> _EXERCISE OBJECTIVE_
Print the full listing exactly.

Start of MATERIAL FOR THE TASK

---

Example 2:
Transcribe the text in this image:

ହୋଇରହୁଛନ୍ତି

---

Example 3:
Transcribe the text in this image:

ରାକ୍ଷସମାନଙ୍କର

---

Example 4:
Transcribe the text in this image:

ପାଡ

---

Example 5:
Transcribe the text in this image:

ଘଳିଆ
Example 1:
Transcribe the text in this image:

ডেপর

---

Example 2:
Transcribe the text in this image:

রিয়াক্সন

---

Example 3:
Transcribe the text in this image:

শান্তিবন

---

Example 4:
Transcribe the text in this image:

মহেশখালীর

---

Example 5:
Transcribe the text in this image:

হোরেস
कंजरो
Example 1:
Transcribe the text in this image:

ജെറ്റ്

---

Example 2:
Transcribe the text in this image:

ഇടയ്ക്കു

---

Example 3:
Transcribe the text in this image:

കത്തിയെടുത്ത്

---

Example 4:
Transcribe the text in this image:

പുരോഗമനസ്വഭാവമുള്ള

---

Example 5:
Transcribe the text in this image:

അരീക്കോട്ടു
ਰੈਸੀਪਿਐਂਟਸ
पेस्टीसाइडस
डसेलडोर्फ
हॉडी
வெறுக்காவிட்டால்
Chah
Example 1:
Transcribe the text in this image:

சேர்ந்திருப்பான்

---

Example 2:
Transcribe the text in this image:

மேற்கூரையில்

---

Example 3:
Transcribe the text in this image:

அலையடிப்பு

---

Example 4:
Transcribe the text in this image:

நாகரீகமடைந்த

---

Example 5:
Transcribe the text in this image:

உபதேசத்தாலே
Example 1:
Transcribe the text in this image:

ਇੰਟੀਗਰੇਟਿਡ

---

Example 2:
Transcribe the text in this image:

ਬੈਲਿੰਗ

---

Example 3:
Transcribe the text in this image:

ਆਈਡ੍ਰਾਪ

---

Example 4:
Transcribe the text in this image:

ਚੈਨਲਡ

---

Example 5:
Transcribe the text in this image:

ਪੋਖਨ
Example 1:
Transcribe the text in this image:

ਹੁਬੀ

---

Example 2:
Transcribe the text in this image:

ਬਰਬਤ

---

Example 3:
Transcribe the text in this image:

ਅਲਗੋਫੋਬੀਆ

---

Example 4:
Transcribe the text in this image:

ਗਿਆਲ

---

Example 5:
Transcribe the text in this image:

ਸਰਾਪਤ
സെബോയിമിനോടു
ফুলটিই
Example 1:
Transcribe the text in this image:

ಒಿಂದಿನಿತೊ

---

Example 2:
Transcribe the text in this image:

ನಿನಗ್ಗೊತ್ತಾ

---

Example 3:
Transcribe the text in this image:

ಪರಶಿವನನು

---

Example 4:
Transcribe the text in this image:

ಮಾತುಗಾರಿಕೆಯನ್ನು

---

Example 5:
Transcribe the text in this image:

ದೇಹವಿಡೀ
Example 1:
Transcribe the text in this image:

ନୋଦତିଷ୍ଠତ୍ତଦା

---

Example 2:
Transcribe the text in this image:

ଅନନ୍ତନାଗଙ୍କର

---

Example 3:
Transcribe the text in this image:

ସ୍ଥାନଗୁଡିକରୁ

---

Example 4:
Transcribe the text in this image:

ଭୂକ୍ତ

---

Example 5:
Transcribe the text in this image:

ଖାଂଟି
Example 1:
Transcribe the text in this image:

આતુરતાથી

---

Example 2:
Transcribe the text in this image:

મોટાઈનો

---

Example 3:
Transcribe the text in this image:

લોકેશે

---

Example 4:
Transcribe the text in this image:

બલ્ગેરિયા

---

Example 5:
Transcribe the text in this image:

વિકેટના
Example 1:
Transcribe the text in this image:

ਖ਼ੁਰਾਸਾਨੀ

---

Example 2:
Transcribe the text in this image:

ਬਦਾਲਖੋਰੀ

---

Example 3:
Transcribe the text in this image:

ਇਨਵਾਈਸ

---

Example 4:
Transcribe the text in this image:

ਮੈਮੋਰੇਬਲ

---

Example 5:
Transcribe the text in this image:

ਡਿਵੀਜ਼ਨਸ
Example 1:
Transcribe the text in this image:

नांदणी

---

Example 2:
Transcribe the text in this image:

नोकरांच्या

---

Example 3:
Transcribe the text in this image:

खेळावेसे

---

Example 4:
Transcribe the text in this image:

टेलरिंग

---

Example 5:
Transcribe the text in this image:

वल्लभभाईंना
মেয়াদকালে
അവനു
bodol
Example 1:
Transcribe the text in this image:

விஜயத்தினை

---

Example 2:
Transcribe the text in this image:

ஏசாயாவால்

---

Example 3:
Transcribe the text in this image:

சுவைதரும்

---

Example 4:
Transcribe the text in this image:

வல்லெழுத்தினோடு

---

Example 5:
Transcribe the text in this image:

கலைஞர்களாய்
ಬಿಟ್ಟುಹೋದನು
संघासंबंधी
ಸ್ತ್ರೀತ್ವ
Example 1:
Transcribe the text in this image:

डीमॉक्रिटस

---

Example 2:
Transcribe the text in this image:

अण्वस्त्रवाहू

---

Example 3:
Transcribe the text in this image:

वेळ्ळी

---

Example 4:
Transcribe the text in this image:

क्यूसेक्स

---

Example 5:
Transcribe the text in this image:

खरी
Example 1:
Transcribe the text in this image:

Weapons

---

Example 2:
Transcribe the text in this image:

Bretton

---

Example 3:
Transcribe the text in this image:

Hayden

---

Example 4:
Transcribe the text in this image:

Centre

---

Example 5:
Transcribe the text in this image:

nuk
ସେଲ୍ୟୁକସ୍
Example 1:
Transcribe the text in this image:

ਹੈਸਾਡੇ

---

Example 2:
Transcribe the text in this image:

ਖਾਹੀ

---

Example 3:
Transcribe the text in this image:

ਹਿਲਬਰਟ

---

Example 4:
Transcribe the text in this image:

End of MATERIAL FOR THE TASK

> _EXERCISE ANSWER_
---

Example 2:
Transcribe the text in this image:

ହୋଇରହୁଛନ୍ତି

---

Example 3:
Transcribe the text in this image:

ରାକ୍ଷସମାନଙ୍କର

---

Example 4:
Transcribe the text in this image:

ପାଡ

---

Example 5:
Transcribe the text in this image:

ଘଳିଆ
Example 1:
Transcribe the text in this image:

ডেপর

---

Example 2:
Transcribe the text in this image:

রিয়াক্সন

---

Example 3:
Transcribe the text in this image:

শান্তিবন

---

Example 4:
Transcribe the text in this image:

মহেশখালীর

---

Example 5:
Transcribe the text in this image:

হোরেস
कंजरो
Example 1:
Transcribe the text in this image:

ജെറ്റ്

---

Example 2:
Transcribe the text in this image:

ഇടയ്ക്കു

---

Example 3:
Transcribe the text in this image:

കത്തിയെടുത്ത്

---

Example 4:
Transcribe the text in this image:

പുരോഗമനസ്വഭാവമുള്ള

---

Example 5:
Transcribe the text in this image:

അരീക്കോട്ടു
ਰੈਸੀਪਿਐਂਟਸ
पेस्टीसाइडस
डसेलडोर्फ
हॉडी
வெறுக்காவிட்டால்
Chah
Example 1:
Transcribe the text in this image:

சேர்ந்திருப்பான்

---

Example 2:
Transcribe the text in this image:

மேற்கூரையில்

---

Example 3:
Transcribe the text in this image:

அலையடிப்பு

---

Example 4:
Transcribe the text in this image:

நாகரீகமடைந்த

---

Example 5:
Transcribe the text in this image:

உபதேசத்தாலே
Example 1:
Transcribe the text in this image:

ਇੰਟੀਗਰੇਟਿਡ

---

Example 2:
Transcribe the text in this image:

ਬੈਲਿੰਗ

---

Example 3:
Transcribe the text in this image:

ਆਈਡ੍ਰਾਪ

---

Example 4:
Transcribe the text in this image:

ਚੈਨਲਡ

---

Example 5:
Transcribe the text in this image:

ਪੋਖਨ
Example 1:
Transcribe the text in this image:

ਹੁਬੀ

---

Example 2:
Transcribe the text in this image:

ਬਰਬਤ

---

Example 3:
Transcribe the text in this image:

ਅਲਗੋਫੋਬੀਆ

---

Example 4:
Transcribe the text in this image:

ਗਿਆਲ

---

Example 5:
Transcribe the text in this image:

ਸਰਾਪਤ
സെബോയിമിനോടു
ফুলটিই
Example 1:
Transcribe the text in this image:

ಒಿಂದಿನಿತೊ

---

Example 2:
Transcribe the text in this image:

ನಿನಗ್ಗೊತ್ತಾ

---

Example 3:
Transcribe the text in this image:

ಪರಶಿವನನು

---

Example 4:
Transcribe the text in this image:

ಮಾತುಗಾರಿಕೆಯನ್ನು

---

Example 5:
Transcribe the text in this image:

ದೇಹವಿಡೀ
Example 1:
Transcribe the text in this image:

ନୋଦତିଷ୍ଠତ୍ତଦା

---

Example 2:
Transcribe the text in this image:

ଅନନ୍ତନାଗଙ୍କର

---

Example 3:
Transcribe the text in this image:

ସ୍ଥାନଗୁଡିକରୁ

---

Example 4:
Transcribe the text in this image:

ଭୂକ୍ତ

---

Example 5:
Transcribe the text in this image:

ଖାଂଟି
Example 1:
Transcribe the text in this image:

આતુરતાથી

---

Example 2:
Transcribe the text in this image:

મોટાઈનો

---

Example 3:
Transcribe the text in this image:

લોકેશે

---

Example 4:
Transcribe the text in this image:

બલ્ગેરિયા

---

Example 5:
Transcribe the text in this image:

વિકેટના
Example 1:
Transcribe the text in this image:

ਖ਼ੁਰਾਸਾਨੀ

---

Example 2:
Transcribe the text in this image:

ਬਦਾਲਖੋਰੀ

---

Example 3:
Transcribe the text in this image:

ਇਨਵਾਈਸ

---

Example 4:
Transcribe the text in this image:

ਮੈਮੋਰੇਬਲ

---

Example 5:
Transcribe the text in this image:

ਡਿਵੀਜ਼ਨਸ
Example 1:
Transcribe the text in this image:

नांदणी

---

Example 2:
Transcribe the text in this image:

नोकरांच्या

---

Example 3:
Transcribe the text in this image:

खेळावेसे

---

Example 4:
Transcribe the text in this image:

टेलरिंग

---

Example 5:
Transcribe the text in this image:

वल्लभभाईंना
মেয়াদকালে
അവനു
bodol
Example 1:
Transcribe the text in this image:

விஜயத்தினை

---

Example 2:
Transcribe the text in this image:

ஏசாயாவால்

---

Example 3:
Transcribe the text in this image:

சுவைதரும்

---

Example 4:
Transcribe the text in this image:

வல்லெழுத்தினோடு

---

Example 5:
Transcribe the text in this image:

கலைஞர்களாய்
ಬಿಟ್ಟುಹೋದನು
संघासंबंधी
ಸ್ತ್ರೀತ್ವ
Example 1:
Transcribe the text in this image:

डीमॉक्रिटस

---

Example 2:
Transcribe the text in this image:

अण्वस्त्रवाहू

---

Example 3:
Transcribe the text in this image:

वेळ्ळी

---

Example 4:
Transcribe the text in this image:

क्यूसेक्स

---

Example 5:
Transcribe the text in this image:

खरी
Example 1:
Transcribe the text in this image:

Weapons

---

Example 2:
Transcribe the text in this image:

Bretton

---

Example 3:
Transcribe the text in this image:

Hayden

---

Example 4:
Transcribe the text in this image:

Centre

---

Example 5:
Transcribe the text in this image:

nuk
ସେଲ୍ୟୁକସ୍
Example 1:
Transcribe the text in this image:

ਹੈਸਾਡੇ

---

Example 2:
Transcribe the text in this image:

ਖਾਹੀ

---

Example 3:
Transcribe the text in this image:

ਹਿਲਬਰਟ

---

Example 4:
Transcribe the text in this image:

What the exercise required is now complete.